Like other countries in the world, environmental protection in Vietnam has mainly been implemented using a "Command and Control" mechanism. Within this mechanism enterprises, organisations, individuals must meet concrete environmental standards (Commands). The role of the responsible agencies is to ensure that the mentioned-above agencies comply with concrete environment standards (Control). Although this method plays a very important role in environmental management system, in reality in order to initiate sustainable use of resources and control pollution it should be supported by economic tools that are based on market principles and price mechanisms.

At the beginning of the 1970s, in many developed and developing countries as well, economic tools have been used at both national and local levels to resolve problems related to pollution control and sustainable use of resources, including protected areas.

In comparison with legal tools and regulations, economic tools have many advantages.

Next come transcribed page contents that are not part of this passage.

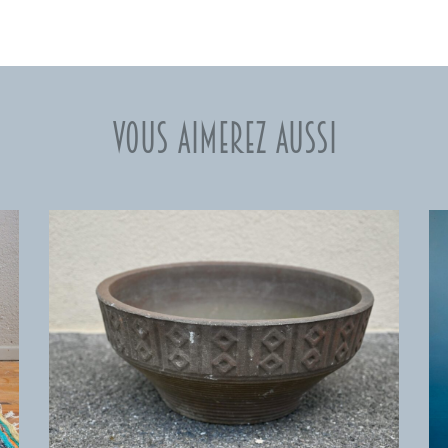
Vous aimerez aussi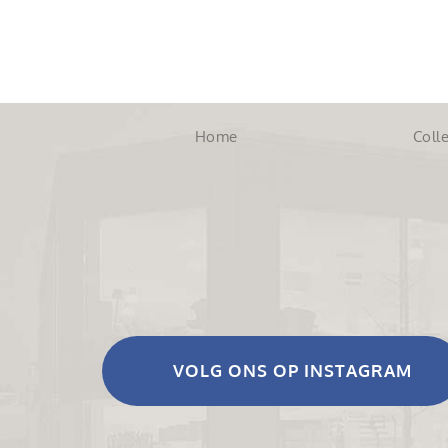
Home
Colle
VOLG ONS OP INSTAGRAM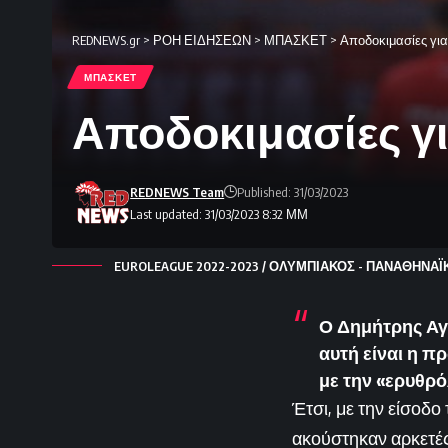
REDNEWS.gr
>
ΡΟΗ ΕΙΔΗΣΕΩΝ
>
ΜΠΑΣΚΕΤ
>
Αποδοκιμασίες γι
ΜΠΑΣΚΕΤ
Αποδοκιμασίες γ
REDNEWS Team
Published: 31/03/2023
Last updated: 31/03/2023 8:32 ΜΜ
EUROLEAGUE 2022-2023 / ΟΛΥΜΠΙΑΚΟΣ - ΠΑΝΑΘΗΝΑΪΚ
Ο Δημήτρης Αγ
αυτή είναι η π
με την «ερυθρό
Έτσι, με την είσοδ
ακούστηκαν αρκετέ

Firstly, they allow the integration of environmental expenditures into market prices, imposing on both customers and producers. Secondly, economic tools encourage customers not to use products causing environment damages and encourage producers not to use raw (input) materials that damage the environment. Economic tools support the creation of new financial sources, which tend to be used for environmentally-friendly purposes like investment in environmental protection activities, encouraging compliance with environmental law and regulations and support to implement other activities in the framework of the state development plans.

In the nature conservation sector, economic tools can be used not only for creating incentives for natural resource conservation but also for returning management expenditures. The resources often require for protection are forest and aquatic resources like national parks (inland and marine), botanical gardens, cave systems, beaches, water falls, coral reef, etc.

Economic tools which are most often used in nature conservation are financial incentive tools such as financial supports, tax exemption, deductions or other kinds of tax concession and the application of different types of environmental fees. For example, the collection of environmental service fees (visitor’s fees in protected areas) is an effective tool to increase income, which can be used for not only maintaining and operating activities of protected areas but also for the environment protection and improved quality of the local environment. Simply put this kind of fee is one of the measures imposed upon visitors to pay (one part of or complete) management expenditures relating to environmental protection and resource conservation.

In Vietnam, currently, many economic tools are applied to protected areas. The collection of fees from visitors coming to Ha Long Bay is a noticeable example. According to Decision No. 901-QD/UB and 1448-QD/UB, the Management Board of Ha Long Bay is permitted to collect fees from visitors at 30,000 VND for foreigners, 10,000 VND for Vietnamese and 5,000 for children. The collected fee will be used for maintaining and improving the environmental quality and protection of the Bay’s landscape.

Additionally, in many parts of the country, many economic tools have been used in protected areas albeit spontaneously. It is necessary to analyse and assess the experience gained in applying these economic tools and positive lessons learned should be reviewed and replicated widely.